::: PASSAGE GIVEN

Leader Kim Jong-un’s purchasing history is revealing. While malnutrition, hunger, and starvation plague the general population, Kim builds ostentatious water and theme parks, dolphinariums, and ski resorts. In addition to these recent high-profile public attractions, the regime still spends plenty on old favorites. In 2012, North Korea spent $1.3 billion on its ballistic missile program and more than $645 million on luxury goods for the regime’s elites.
As the UN report points out, most North Koreans don’t have enough to eat. Cruising down a lazy river or the ski slopes on a Sunday afternoon simply isn’t an option. According to another UN report, in 2013, 84 percent of North Korean households had “borderline” or “poor” levels of food consumption.
To be clear, North Korea is poor because of the regime’s hostile internal policies. Through its caste system, songbun, the state controls each individual’s access to employment, education, health care, housing, and food based on their perceived loyalty to the Kim regime. Songbun divides North Koreans into three categories: the loyal, wavering, and hostile classes – which make up 28 percent (6.3 million), 45 percent (10.5 million), and 27 percent (6.3 million) of the population, respectively.
As these numbers indicate, songbun greatly simplifies the task of governance. To stay in power, the Kim regime just needs to keep less than a third of the population satiated and comfortable enough to fear the loss of their privileges. North Korea’s systematic discrimination against the remaining two-thirds of the population is well-documented.
For example, in 1998, following a devastating famine that killed between 600,000 and 2.5 million people, the World Food Program and European Union reported that 32 percent of North Korean children showed no evidence of malnutrition, 62 percent suffered from moderate malnutrition, and 16 percent suffered from severe acute malnutrition. Not coincidentally, these percentages roughly mirror the breakdown of society into the loyal, wavering, and hostile classes. As the UN report confirms, “The State has practiced discrimination with regards to access to and distribution of food based on the songbun system.”
Intentional deprivation of food is just the tip of the iceberg. The UN report also documents widespread, ongoing atrocities. The conditions in the political prisoner concentration camps that harken back to World War II prompted Michael Kirby, the commission chair, to remark, “We can’t say we didn’t know.” If policymakers in the U.S. and elsewhere choose to do nothing, however, they reserve the right to say they did not care. That would be a collective ignominy, both because we know the scale of atrocities that North Korea intentionally inflicts on its people, and because there are low-risk, potentially high-reward options to change this tragedy.

::::::

▸ PROBLEM SET
1) Repeat word for word everything in the North Korea passage from "Leader Kim Jong-un’s" down to "the regime’s elites.".
2) Go on with the passage about North Korea's regime, picking up right after its final sentence.

::: RECORDED INFORMATION

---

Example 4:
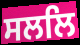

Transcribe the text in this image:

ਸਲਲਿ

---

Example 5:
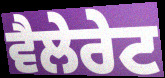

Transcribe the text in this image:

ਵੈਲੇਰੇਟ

::::::

▸ ANSWERS PROVIDED
1)
Leader Kim Jong-un’s purchasing history is revealing. While malnutrition, hunger, and starvation plague the general population, Kim builds ostentatious water and theme parks, dolphinariums, and ski resorts. In addition to these recent high-profile public attractions, the regime still spends plenty on old favorites. In 2012, North Korea spent $1.3 billion on its ballistic missile program and more than $645 million on luxury goods for the regime’s elites.

2)
The current U.S. policy of strategic patience, which amounts to a policy of non-interference, is not one of them. Waiting for voluntary better behavior from the Kim regime is like waiting for Godot. It is time for a proactive rather than a reactive strategy.
A key piece of this strategy currently sits in Congress. The passage of House Resolution 1771, the most robust North Korea sanctions package to date, would accomplish two very important things. First, it would restrict the trade of materials and technology for North Korea’s nuclear and missile programs. Second, it would cut off exports of luxury goods to North Korea. The former grants legitimacy and security to the regime; the latter buys it allegiance. Paired with a strategy of increasing the flow of outside information into North Korea, these levers could enhance Washington’s negotiating position on North Korea’s unparalleled human rights violations and menacing nuclear weapons programs.
It is often feared that sanctions have a harmful effect on ordinary citizens. But targeted financial sanctions would have only a marginal impact on the North Korean people. Since the collapse of the public distribution system in the 1990s, the majority of North Koreans have relied on informal markets as their primary source of food and income. Ordinary North Koreans are not on the receiving end of ballistic missile systems or S-class Mercedes.
Actions taken against the Kim regime should be supplemented by actions taken for its people. Working through the WFP and FAO, the international community should provide food aid to North Korea in abundance, on one firm and unyielding condition: The regime enables them to closely monitor its proper distribution. Its refusal to do so would justify the use of sanctions and information flows to change the regime’s calculations.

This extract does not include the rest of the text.